Monday, February 20, 2012

Feeding Ourselves and Bacteria

We all know that consuming uncooked poultry may lead to a bout of salmonella and even bagged spinach and sprouts--not just contaminated meats--can spread e.coli through runoff water contaminated with fecal matter. Food can make us sick by introducing additional bacteria to our bodies and overloading our immune systems to a certain tipping point making us extremely ill. What's gaining more and more publicity lately, however, is what the U.S food industry does to preemptively combat the bacteria we are vulnerable to consuming: loading the livestock we eat with massive quantities of antibiotics.

In "Survival of the Sickest" Dr. Sharon Moalem exposes that some diseases are actually very sophisticated, adapted responses to former environmental threats to human health. He focuses especially and continuously returns to his very personal discussion of hemochromatosis--a disorder which traps and locks excess iron in the body (albeit unevenly). I had always been under the assumption that iron is almost always a good thing for the body and as a vegetarian, I find myself on a perpetual quest to add more of it to my diet. Moalem, however, proved me very, very wrong as he discussed how those with hemochromatosis (which neglects to spread iron to certain microphages in the body) and anemia are actually far less susceptible to certain diseases and bacteria which feed on iron as fuel. Iron is constantly added as a supplement in many of the pulses, grains, cereals, and multiple other foods we eat and also an additive in baby formula.

So, why talk about antibiotics when Moalem discusses iron?

The issue is that both iron and antibiotics are added in excess to what we eat daily. As we consume more and more antibiotic-laden meats (and milk), our bodies become resistant to the antibiotics that are helpful (in moderation) to cure us when we fall ill. Strains of antibiotic-resistant, dangerous bacteria such as MRSA is becoming far more commonly diagnosed in the US and this seems to be no coincidence. What about iron? Am I suggesting you turn down that plate of spinach for a slice of pie? No. But as Moalem puts it, too much of a good thing is not always a good thing. It seems to me we are adding too much of a good thing to our bodies and, in the process, making everyone more susceptible to the bad stuff.
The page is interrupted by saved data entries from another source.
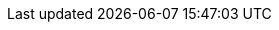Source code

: :quickstart-project-name: quickstart-quantiphi-real-time-analytics
:partner-product-name: Quantiphi Call Center Analytics
:partner-company-name: Quantiphi
:doc-month: March
:doc-year: 2021
:partner-contributors: Sanchit Jain, Quantiphi
:quickstart-contributors: Shivansh Singh, AWS Quick Start team
:deployment_time: 40 minutes
:default_deployment_region: us-east-1
:parameters_as_appendix:
// Uncomment these two attributes if you are leveraging
// - an AWS Marketplace listing.
// Additional content will be auto-generated based on these attributes.
// :marketplace_subscription:
// :marketplace_listing_url: https://example.com/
  1. It seems we often do an effort to make more of what the body needs readily available we bring with it what's less beneficial. Similar to antibiotics in meat and dairy, a few years ago there was a slew of articles published about precocious puberty in girls as young as 8 which was (and still is) thought to be linked to the hormones added to meat and dairy products. We've gotten so far away from real food that I doubt most of our great grandparents would be able to identify a good portion of what's on the market today. Scary stuff!
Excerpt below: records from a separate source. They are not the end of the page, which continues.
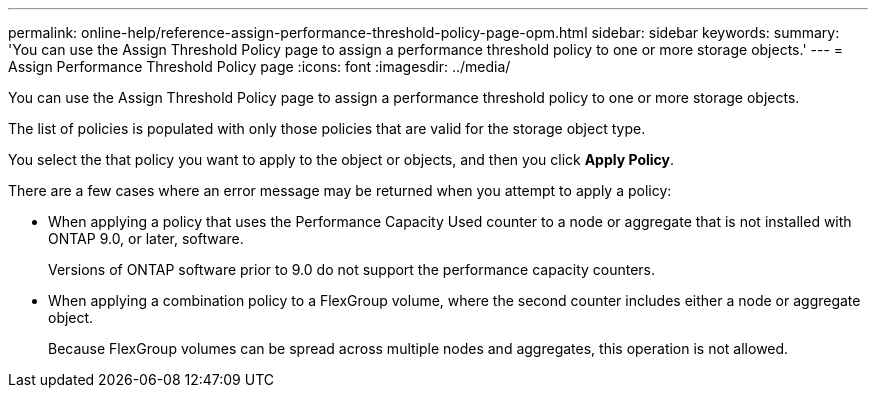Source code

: ---
permalink: online-help/reference-assign-performance-threshold-policy-page-opm.html
sidebar: sidebar
keywords: 
summary: 'You can use the Assign Threshold Policy page to assign a performance threshold policy to one or more storage objects.'
---
= Assign Performance Threshold Policy page
:icons: font
:imagesdir: ../media/

[.lead]
You can use the Assign Threshold Policy page to assign a performance threshold policy to one or more storage objects.

The list of policies is populated with only those policies that are valid for the storage object type.

You select the that policy you want to apply to the object or objects, and then you click *Apply Policy*.

There are a few cases where an error message may be returned when you attempt to apply a policy:

* When applying a policy that uses the Performance Capacity Used counter to a node or aggregate that is not installed with ONTAP 9.0, or later, software.
+
Versions of ONTAP software prior to 9.0 do not support the performance capacity counters.

* When applying a combination policy to a FlexGroup volume, where the second counter includes either a node or aggregate object.
+
Because FlexGroup volumes can be spread across multiple nodes and aggregates, this operation is not allowed.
  2. I was too glad to see that Moalem included this in his book, as it is an excellent example of the many ways we are completely dropping the ball in terms of agriculture in this country. The complicated and alienated contemporary state of farming is a result of over a century of trying to cut corners and providing the cheapest and most addictive foods possible. It has completely altered the profession of farming, and made it almost impossible for Americans to find foods that are 'natural' in the real sense of the word. This is manipulated largely by idiotic and short sighted decisions from the government in allotting farm subsidies. In the end, they are the ones that dictate that average Americans must thrive on a high corn syrup diet, full of antibiotics etc. Thus American healthcare issues do also stem from profiteering and ugly decisions made directly in terms the food we eat.